◆ ACTIVITY
Look through the data below and return each line where "سيرين" appears.

◆ PROVIDED DATA
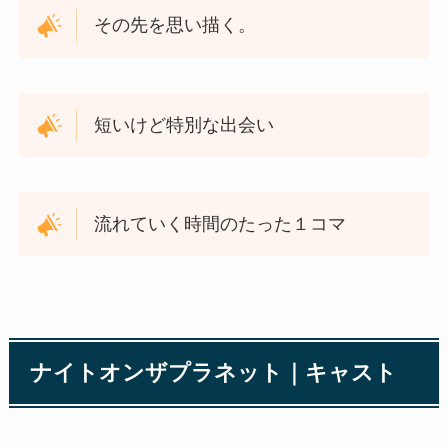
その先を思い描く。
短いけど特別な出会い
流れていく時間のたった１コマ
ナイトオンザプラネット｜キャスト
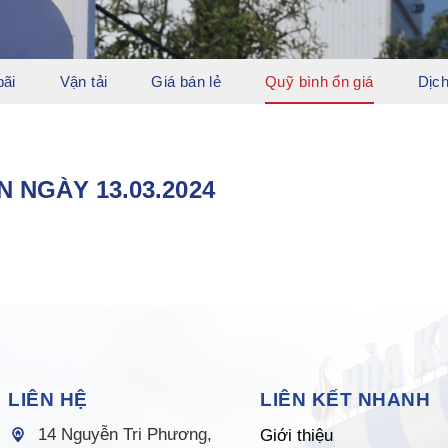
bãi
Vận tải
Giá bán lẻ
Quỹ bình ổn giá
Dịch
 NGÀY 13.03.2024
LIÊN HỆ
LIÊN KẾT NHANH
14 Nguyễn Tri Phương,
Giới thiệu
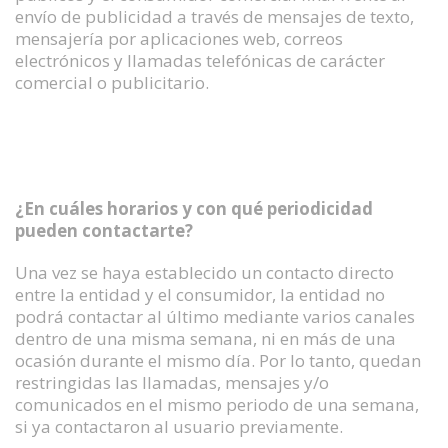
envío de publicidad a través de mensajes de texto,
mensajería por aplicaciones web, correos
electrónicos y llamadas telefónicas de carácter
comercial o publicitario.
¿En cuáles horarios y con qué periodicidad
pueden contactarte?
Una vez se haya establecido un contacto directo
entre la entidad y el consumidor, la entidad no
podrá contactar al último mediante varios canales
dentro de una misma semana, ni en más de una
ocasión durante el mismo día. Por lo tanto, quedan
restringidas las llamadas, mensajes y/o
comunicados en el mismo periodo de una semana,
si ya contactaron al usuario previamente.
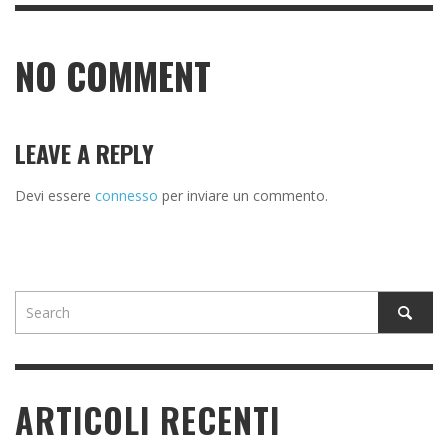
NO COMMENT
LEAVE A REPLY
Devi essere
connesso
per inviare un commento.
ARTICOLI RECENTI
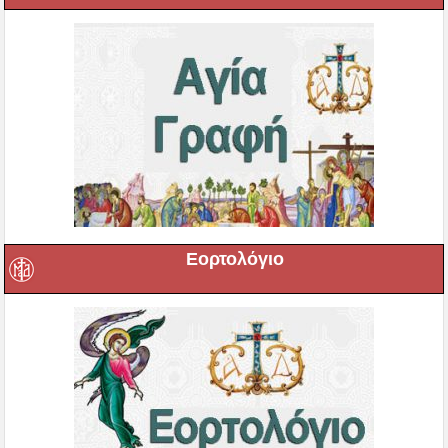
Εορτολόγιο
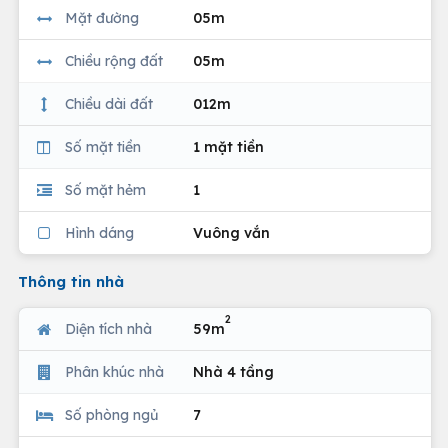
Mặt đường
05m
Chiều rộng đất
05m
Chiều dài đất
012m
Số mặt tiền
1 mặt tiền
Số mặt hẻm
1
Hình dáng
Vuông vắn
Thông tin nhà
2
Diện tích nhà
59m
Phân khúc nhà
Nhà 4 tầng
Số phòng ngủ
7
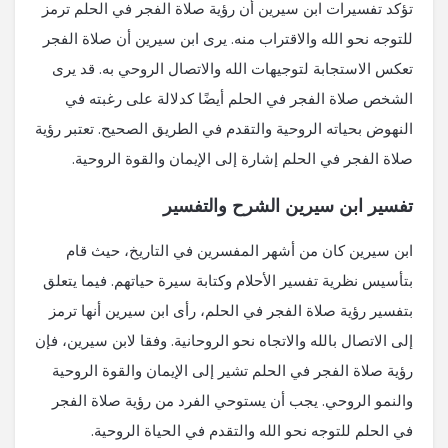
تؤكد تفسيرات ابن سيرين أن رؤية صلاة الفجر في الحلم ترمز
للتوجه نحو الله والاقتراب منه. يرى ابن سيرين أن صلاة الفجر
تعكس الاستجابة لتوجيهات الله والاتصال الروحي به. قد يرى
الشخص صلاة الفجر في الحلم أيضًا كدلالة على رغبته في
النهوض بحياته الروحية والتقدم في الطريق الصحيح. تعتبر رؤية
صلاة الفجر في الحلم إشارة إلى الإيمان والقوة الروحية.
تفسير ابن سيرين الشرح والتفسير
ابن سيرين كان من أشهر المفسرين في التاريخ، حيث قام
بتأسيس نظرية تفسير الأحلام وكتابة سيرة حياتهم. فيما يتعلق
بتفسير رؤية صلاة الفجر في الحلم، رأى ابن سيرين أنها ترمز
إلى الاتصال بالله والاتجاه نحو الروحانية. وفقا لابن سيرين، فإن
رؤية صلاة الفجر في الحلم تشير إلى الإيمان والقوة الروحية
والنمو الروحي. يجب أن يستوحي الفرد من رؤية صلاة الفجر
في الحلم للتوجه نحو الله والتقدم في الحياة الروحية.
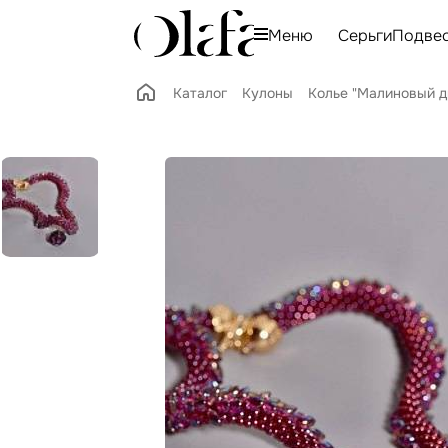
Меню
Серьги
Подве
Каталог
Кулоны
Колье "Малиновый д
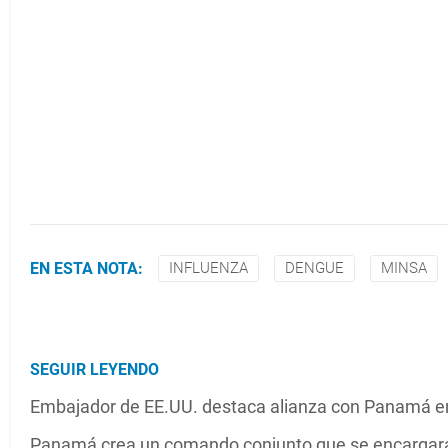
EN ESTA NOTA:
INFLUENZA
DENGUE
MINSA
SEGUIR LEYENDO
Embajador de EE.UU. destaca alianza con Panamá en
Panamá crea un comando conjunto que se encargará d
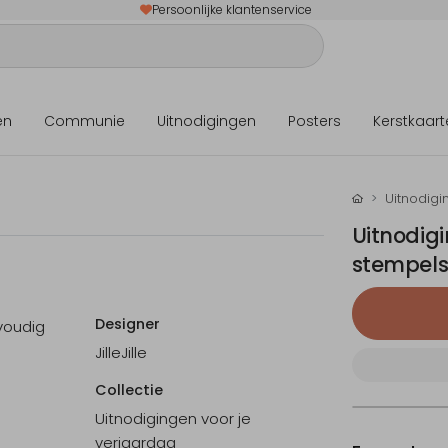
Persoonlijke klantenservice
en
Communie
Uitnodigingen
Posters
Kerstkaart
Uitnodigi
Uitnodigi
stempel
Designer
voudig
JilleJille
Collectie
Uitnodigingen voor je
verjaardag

◆ TASK SOLUTION
تؤكد تفسيرات ابن سيرين أن رؤية صلاة الفجر في الحلم ترمز
للتوجه نحو الله والاقتراب منه. يرى ابن سيرين أن صلاة الفجر
تفسير ابن سيرين الشرح والتفسير
ابن سيرين كان من أشهر المفسرين في التاريخ، حيث قام
بتفسير رؤية صلاة الفجر في الحلم، رأى ابن سيرين أنها ترمز
إلى الاتصال بالله والاتجاه نحو الروحانية. وفقا لابن سيرين، فإن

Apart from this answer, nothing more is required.